Number of features: 22


['games_played',
 'total_minutes',
 'total_goals',
 'total_assists',
 'total_yellow_cards',
 'total_red_cards',
 'wins',
 'win_rate',
 'height_in_cm',
 'age_years',
 'events_cards_per90',
 'events_goals_per90',
 'events_subs_out_per90',
 'events_subs_in_per90',
 'events_shootout_per90',
 'position_Defender',
 'position_Goalkeeper',
 'position_Midfield',
 'position_Missing',
 'foot_both',
 'foot_left',
 'foot_right']

In [12]:
# Build X, y arrays
X_all = df_encoded[feature_cols].values.astype(np.float32)
y_all = df_encoded["log_market_value"].values.astype(np.float32)
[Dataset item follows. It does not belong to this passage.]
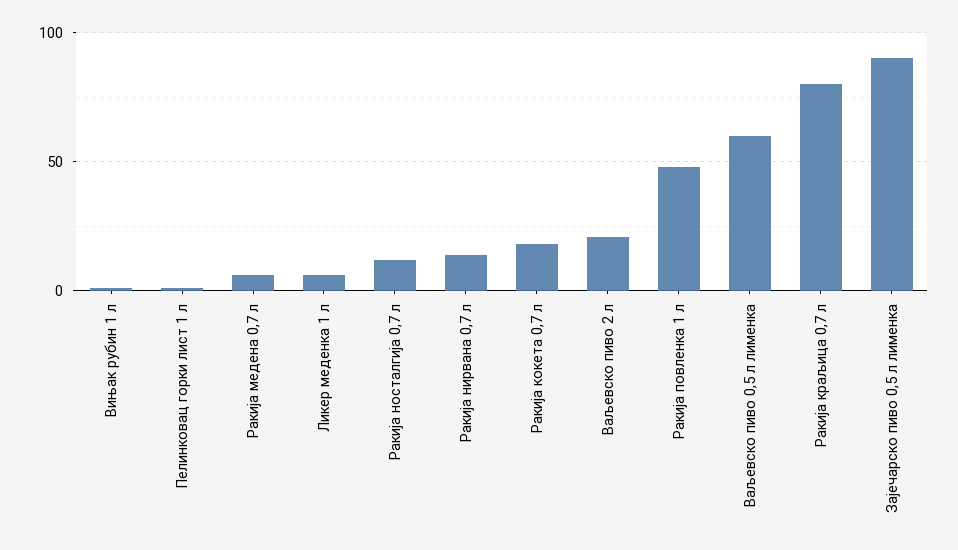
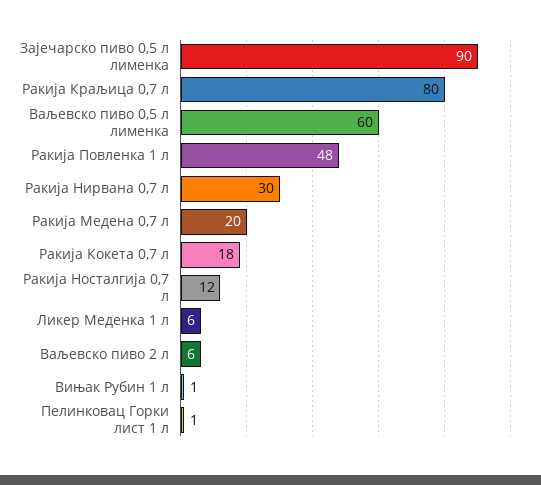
Ракија медена 0,7 л: 5 -> 20
Ракија нирвана 0,7 л: 15 -> 30
Ваљевско пиво 2 л: 20 -> 6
print("X_all shape:", X_all.shape)
print("y_all shape:", y_all.shape)


X_all shape: (20883, 22)
y_all shape: (20883,)


## Train / validation / test split

We split the data as:

- 60% training
- 20% validation
- 20% test

using a fixed random seed for reproducibility.


In [13]:
# First split off a test set (20%)
X_temp, X_test, y_temp, y_test = train_test_split(
    X_all,
    y_all,
    test_size=0.2,
    random_state=42
)

# Then split remaining into train (60%) and val (20%)
X_train, X_val, y_train, y_val = train_test_split(
    X_temp,
    y_temp,
    test_size=0.25,  # 0.25 of 0.8 = 0.2 of original
    random_state=42
)

print("Train:", X_train.shape, y_train.shape)
print("Val:", X_val.shape, y_val.shape)
print("Test:", X_test.shape, y_test.shape)


Train: (12529, 22) (12529,)
Val: (4177, 22) (4177,)
Test: (4177, 22) (4177,)


## Standardize features using training statistics

We compute the mean and standard deviation of each feature on the training split only,
then apply the same transformation to validation and test features:

$$
X_{scaled} = \frac{X - \mu_{train}}{\sigma_{train}}
$$


In [14]:
# Compute mean and std on training set
X_mean = X_train.mean(axis=0)
X_std = X_train.std(axis=0)

# Avoid division by zero
X_std[X_std == 0] = 1.0

X_train_scaled = (X_train - X_mean) / X_std
X_val_scaled = (X_val - X_mean) / X_std
X_test_scaled = (X_test - X_mean) / X_std

print("X_train_scaled mean (approx):", X_train_scaled.mean(axis=0)[:5])
print("X_train_scaled std (approx):", X_train_scaled.std(axis=0)[:5])


X_train_scaled mean (approx): [ 1.1824831e-07  1.1254903e-06 -1.5090741e-07 -2.3753371e-08
  3.8439264e-08]
X_train_scaled std (approx): [0.99999523 0.9999992  0.9999767  0.999985   1.0000142 ]


## Save processed arrays for the model notebook

We save:

- `X_train`, `X_val`, `X_test`
- `y_train`, `y_val`, `y_test`
- `feature_names`
- `X_mean`, `X_std`

into a single `.npz` file `processed_player_value_dataset.npz` in the current folder.


In [16]:
out_path = "processed_player_value_dataset.npz"

np.savez(
    out_path,
    X_train=X_train_scaled,
    X_val=X_val_scaled,
    X_test=X_test_scaled,
    y_train=y_train,
    y_val=y_val,
    y_test=y_test,
    feature_names=np.array(feature_cols),
    X_mean=X_mean,
    X_std=X_std
)

out_path


'processed_player_value_dataset.npz'